Coles describes the Little Birds’ world as a journey of color. “As the hedonism and intoxication of life intensifies through the episodes, so does the color contrast and saturation. Skies were treated and enhanced and sometimes given strips of color just to enhance our strange, exciting and unique world. The raw format gave me lots of scope to really push colors to incredible levels. And with very little filtration used in-camera, Ed gave me the chance to add lots of texture, depth and diffusion as part of the grading process. Grades, vignettes and selective defocus were also used to accentuate our look. I am looking forward to pushing the look further in the HDR grade.”
“We were going for a very particular look that had to suggest the big, bold melodramas from the 1950s that inspired us, yet also feel fresh and modern,” explains McCance. “But we didn’t want an empty pastiche — it had to be emotional and relatable and draw audiences in as well. The last thing we wanted was for the look to be so stylized that it distracted from the emotional world we were trying to create. So it was a very fine and challenging line to find, sustain and develop over six episodes, and Ed and Dan walked it beautifully together.”
Ed points to the excitement Coles took in developing the LUT package during prep. “It was something that I always recognize in his approach and it infused the project from the beginning with a sense of ‘sentiment de lumiere’ — a ‘feeling’ for the light,” says Rutherford. “I encouraged Dan to push our look and he was quickly able to respond with shooting LUTs that were out of the ordinary, with the most exciting rendering of color and contrast I’ve been able to take to any set so far.”
Audio
Technicolor London sound mixers Bull and Straker worked closely with the series’ producers on the soundscape for Little Birds. “The vision was for the Tangier soundscape to be rich and lush with definite moments of near-silence to underpin tension,” says Straker, who navigated the team through Technicolor UK’s first Dolby Atmos Mix.
“Atmos gives us incredible flexibility when creating the soundscape. It means that we’re able to place sounds very deliberately in the listening environment, which mirrors much closer how we experience sound in the real world,” explained Straker. “As well as the extra surround speaker fidelity, we now have ceiling channels, which adds another dimension to the sonic world, enveloping the listener even further into the story.”
VFX
Brown worked alongside Rutherford and production designer Anna Pritchard early on in the production process, consulting and delivering VFX shots for the six episodes. “A lot of our energy went into set piece sequences such as achieving 1955 New York, the transatlantic cruise ship, and a fair bit of technical and creative work in and around the farmhouse finale,” says Brown.

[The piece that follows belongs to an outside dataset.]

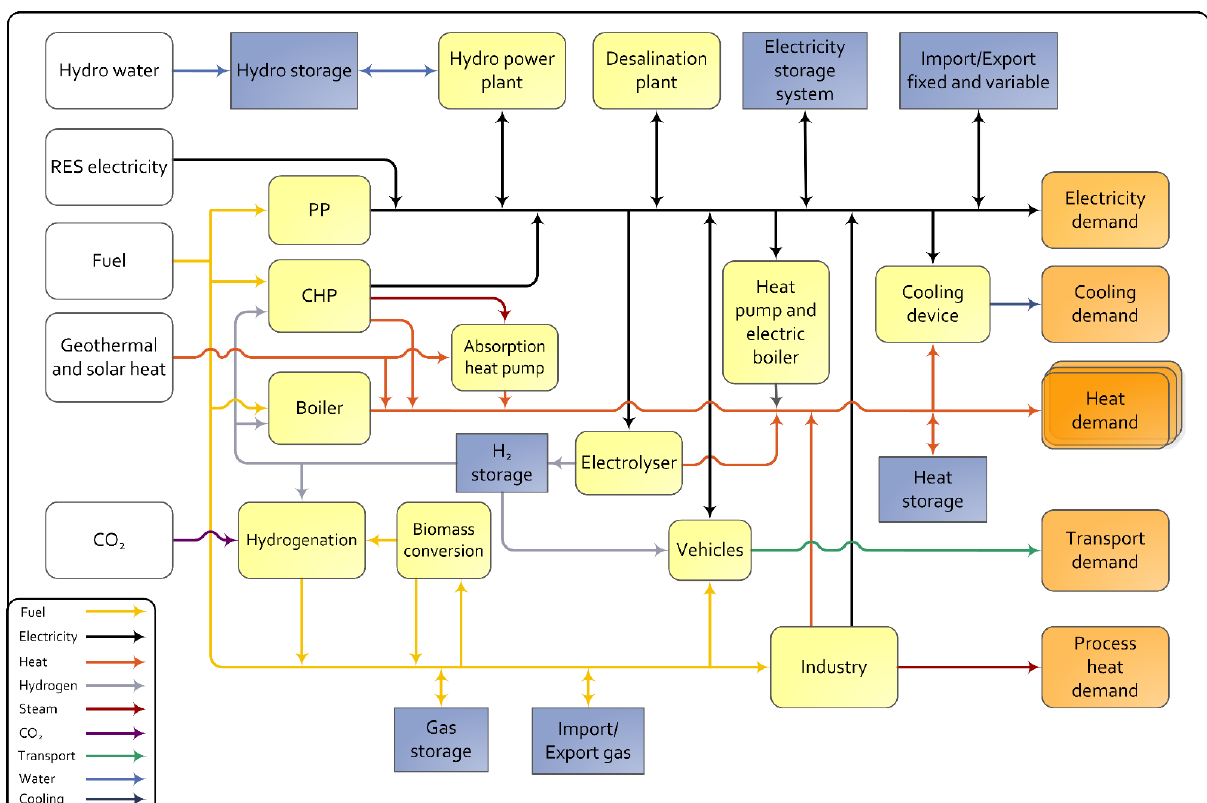
Figure 3. Schematic diagram of EnergyPLAN [55].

With Technicolor providing full post services, Brown and the VFX team were able to collaborate with Rutherford and Coles in the grading suite to provide a seamless client experience. “Ed and I had many brainstorms about how to achieve the crane shot that establishes the ship after its arrival in Tangiers — whether it should be a drone or crane and what the pros and cons of each were,” explains Brown. “We provided both previs and techvis to help make our decisions and inform the team. We also had many creative chats about both the lighting and the look of the finale in Episode 6. I remember being in Dan’s BaseLight suite with both Dan and Ed getting completely carried away — with the pair of them developing this surreal yet stunning look that director Stacie Passon was after.”
The six-episode series began airing on Sky Atlantic and Now TV on August 4.